Плюс, этот отчасти подозрительный обмен шёл то ли по-таджикски, то ли ещё хрен знает на каком языке оттуда… в общем, в этом и был затык. Лейла, имевшая (формально) диплом института востоковедения, и единственная из присутствующих официально допущенная к фарси (по итогам профильного экзамена конторы, в Центральном Аппарате), именно этого обмена, почему-то, не понимала.
Поначалу, правда, она искренне и добросовестно пыталась разобраться с кое-какими привлёкшими её внимание деталями. Но потом банально махнула рукой, поскольку диалект был незнакомым, терминология — жаргонной, а единственным специалистом в управлении, реально способным «пропаровозить» именно этот эпизод, была старуха Имроншоева.

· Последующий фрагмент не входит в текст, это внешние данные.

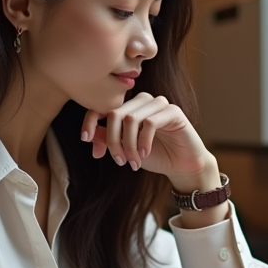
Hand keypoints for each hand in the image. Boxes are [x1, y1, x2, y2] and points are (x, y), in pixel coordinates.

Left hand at [80, 93, 216, 188]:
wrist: (182, 166)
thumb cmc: (155, 156)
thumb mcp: (126, 150)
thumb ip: (108, 140)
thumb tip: (89, 136)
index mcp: (129, 107)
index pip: (104, 106)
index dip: (91, 120)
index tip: (85, 138)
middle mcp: (143, 101)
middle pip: (115, 114)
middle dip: (113, 141)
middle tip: (119, 161)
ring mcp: (158, 104)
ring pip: (131, 118)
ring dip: (128, 145)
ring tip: (133, 162)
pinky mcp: (173, 112)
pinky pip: (150, 123)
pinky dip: (143, 141)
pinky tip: (145, 154)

Чтоб ей икнулось… по слухам, не просто выросшая именно в том регионе, а ещё при Союзе, подростком, с родителями регулярно бывавшая «за речкой». Как следствие, отлично знавшая и тот народ (по обе стороны реки), и обычаи разных национальных групп, и все деликатные тонкости языка (бывшего для неё родным, как для носителя этого самого языка).
По слухам, Имроншоева даже понимала всех оттуда, вплоть чуть ли не до пушту и белуджей, но это сейчас было не важно.
Во-первых, Лейла её, по ряду личных моментов, терпеть не могла. И теребить Имроншоеву в личное время категорически не собиралась (сама Имроншоева на ближайшие сутки «отстрелялась» в предыдущею смену).
Во-вторых, по тем же слухам, Имроншоева полтора десятка лет ранее имела прямое отношение к операм (причём того сектора, который сейчас вообще отдельная служба). И в моменты, когда коллеги из мониторинга «комаров принимали за беспилотники», Имроншоева язвила ещё побольше самих оперов. Явно сожалея о чём-то в молодости, и (явно видно) работу в мониторинге воспринимая как боевой генерал — заливку бетона под фундамент.
В-третьих, каждая смена, в том числе мониторинга, имеет свои неписанные традиции. И именно сейчас было время кофе-брейка, во время которого можно будет так здорово оттянуться, перемывая острыми женскими языками и оперов, и начальство, и новые веяния моды (простых людей среди женщин в управлении испокон веков не водилось — все дочери либо родственницы весьма непростых людей. Даже тут).
В общем, если в самой природе энергия идёт по пути наименьшего сопротивления, то почему красавица Лейла должна матери-природе противиться? Кофе ждёт!